Die darauf folgenden Jahre waren ein reiner Kampf ums Überleben, der die Bewohner Kurip Alephs - Menschen, wie auch Aliens* - technologisch um Jahrhunderte zurück warf. Elektrizität und Schießpulver gerieten in Vergessenheit, dafür baute man im Lauf der Zeit Dampfmaschinen, die selbst nach irdischen Maßstäben beeindruckendes leisten. Dementsprechend fühlt sich ein Großteil der Welt sehr viktorianisch bis steampunkig an. Begünstigt durch reiche Vorkommen an Fibrit, einer Art Metall, das sich selbst, wenn es zerbricht, wieder in der Form, in die es geschmiedet wurde, zusammenfügt, wurden Waffen, Fahrzeuge, dampfgetriebene Prothesen und sogar ganze mechanische Lebewesen, die Mechandros geschaffen. Letztere sind trotz ihres Blechernen Äußeren im Geiste so menschenähnlich, dass sie in letzter Zeit auf offener Straße für ihre Anerkennung als gleichberechtigte Rasse demonstrieren.
Im Grundregelwerk werden das Kaiserreich Falianskoog (ein Verbund aus mehreren, mit Stahlträgern verbundenen Schollen), Schelfberg (ein Teil von Falianskoog) und die Universitätsstadt Baiyat-Sophia (am Nordrand von Schelfberg) näher beschrieben. Die Gesellschaft in Schelfberg ist von sportlichem wie wissenschaftlichem Ehrgeiz getrieben. Nur wer einen Universitätsabschluss besitzt oder gerade dabei ist, einen zu erwerben, darf sich überhaupt "Bürger" nennen und wer im Scheiblingsduell, einer beliebten Sportart, erfolgreich ist, ist ein Held des Volkes. Verstöße gegen die Etikette werden härter bestraft, als beispielsweise Diebstahl und Rechtssprechung funktioniert in der Regel, indem sich die beiden Parteien duellieren. Entweder persönlich oder durch gekaufte Duellanten vertreten.
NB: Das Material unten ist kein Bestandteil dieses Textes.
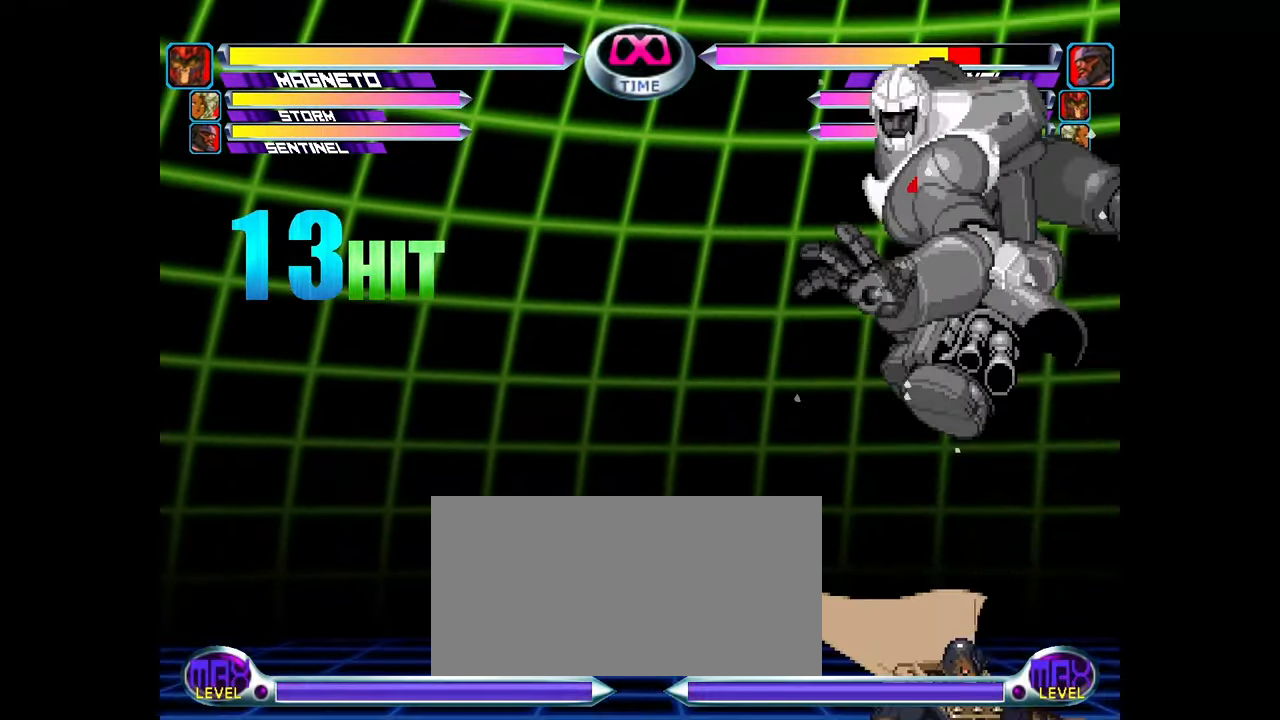
{"dt_ms": 500, "buttons": [], "left_stick": "center", "events": [[17, "left_stick", "down"], [50, "left_stick", "up-right"], [117, "CROSS", "down"], [167, "CROSS", "up"], [283, "CROSS", "down"], [317, "CROSS", "up"], [400, "left_stick", "center"]]}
Insgesamt baut schon das Grundregelwerk eine unheimlich dichte Atmosphäre auf, die ich in so einem kurzen Post gar nicht wiedergeben kann.
Das andere Setting
Hinter den Kulissen von Kurip-Aleph existiert noch eine zweite, vollkommen andere Gesellschaft, die Seelenlosen. Sie ist der eigentliche Kern des Spiels und der Grund, warum der Untertitel "Ein Rollenspiel um grotesken Horror" lautet. Da auch das Buch empfiehlt, dass das entsprechende Kapitel von Spielern, die sich überraschen lassen wollen, übersprungen wird, packe ich den Absatz vorsorglich in einen Spoilerkasten.
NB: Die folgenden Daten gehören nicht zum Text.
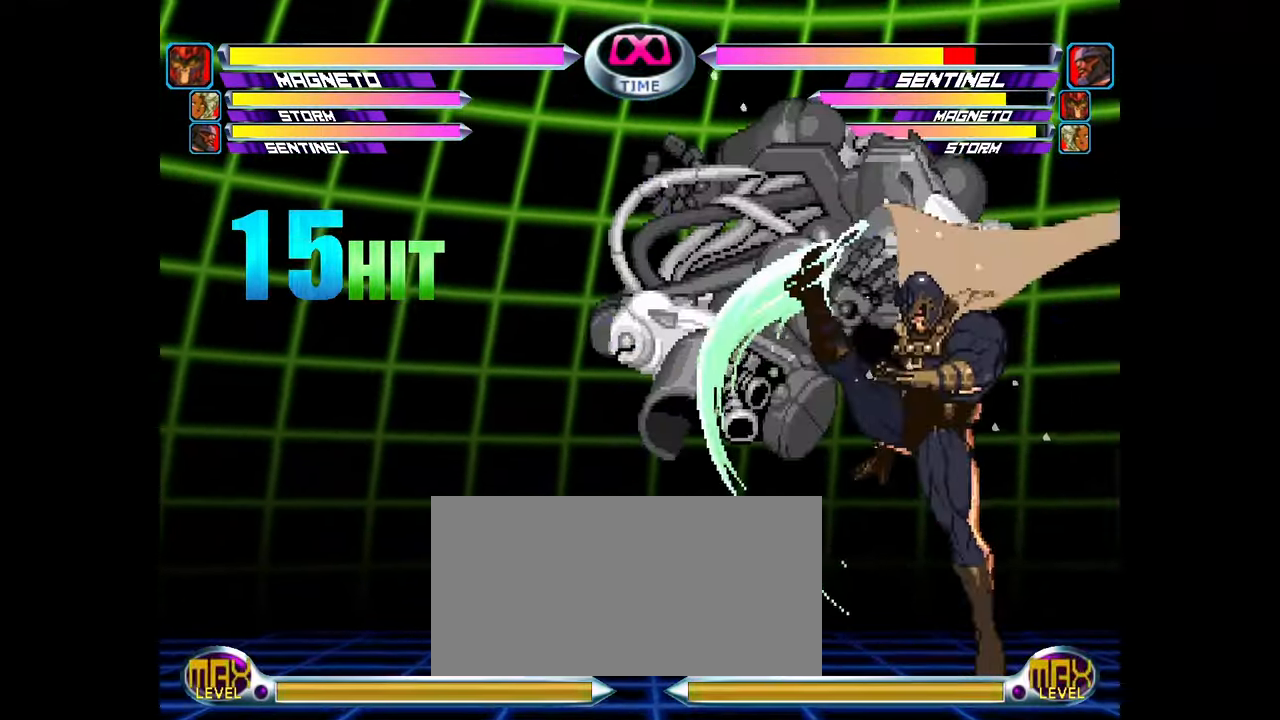
{"dt_ms": 500, "buttons": [], "left_stick": "center", "events": [[67, "left_stick", "down-left"], [100, "SQUARE", "down"], [100, "TRIANGLE", "down"], [133, "CROSS", "down"], [167, "TRIANGLE", "up"], [183, "SQUARE", "up"], [217, "CROSS", "up"], [367, "SQUARE", "down"], [400, "left_stick", "center"], [433, "SQUARE", "up"]]}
Die Seelenlosen sind Menschen, die eigentlich tot sein sollten. Die Lavathor, Seelenräuber, haben ihnen ihre Seelen entrissen, um damit Athor, einen abtrünnigen Zeitlosen (Gott) zu stärken. Die meisten Opfer überleben das selbstverständlich nicht. Doch jeder Maata, wie sich die Seelenlosen selbst nennen, wurde von einem der restlichen Zeitlosen gerettet. Bei den Zeitlosen handelt es sich um den Ausgeweideten, den Blinden, den Gescheiterten, den Toten, den Unwissenden, den Verlorenen und den Versehrten. Sie kämpfen seit Jahrhunderten gegen Athor, der sie beinahe vernichtet hätte. Er nahm jedem von ihnen das, was ihm am wichtigsten war - etwa das Augenlicht oder das Gedächtnis - und kehrte so ihre göttlichen Aspekte ins Negative um. Ein ähnliches Schicksal müssen die Maata erleiden. Sie teilen die Zeichen des Zeitlosen, der sie gerettet hat, lernen aber auch, damit umzugehen und sogar Vorteile daraus zu ziehen. So haben Maata des Verlorenen zwar keinerlei eigene Persönlichkeit, können dafür aber Charakterzüge und Aussehen anderer Personen perfekt imitieren. Maata des Blinden sind am Tag selbst blind, dafür können sie in völliger Dunkelheit sehen und sind Meister darin, sich zu tarnen, was so weit führen kann, dass sie sich unsichtbar von Schatten zu Schatten bewegen können.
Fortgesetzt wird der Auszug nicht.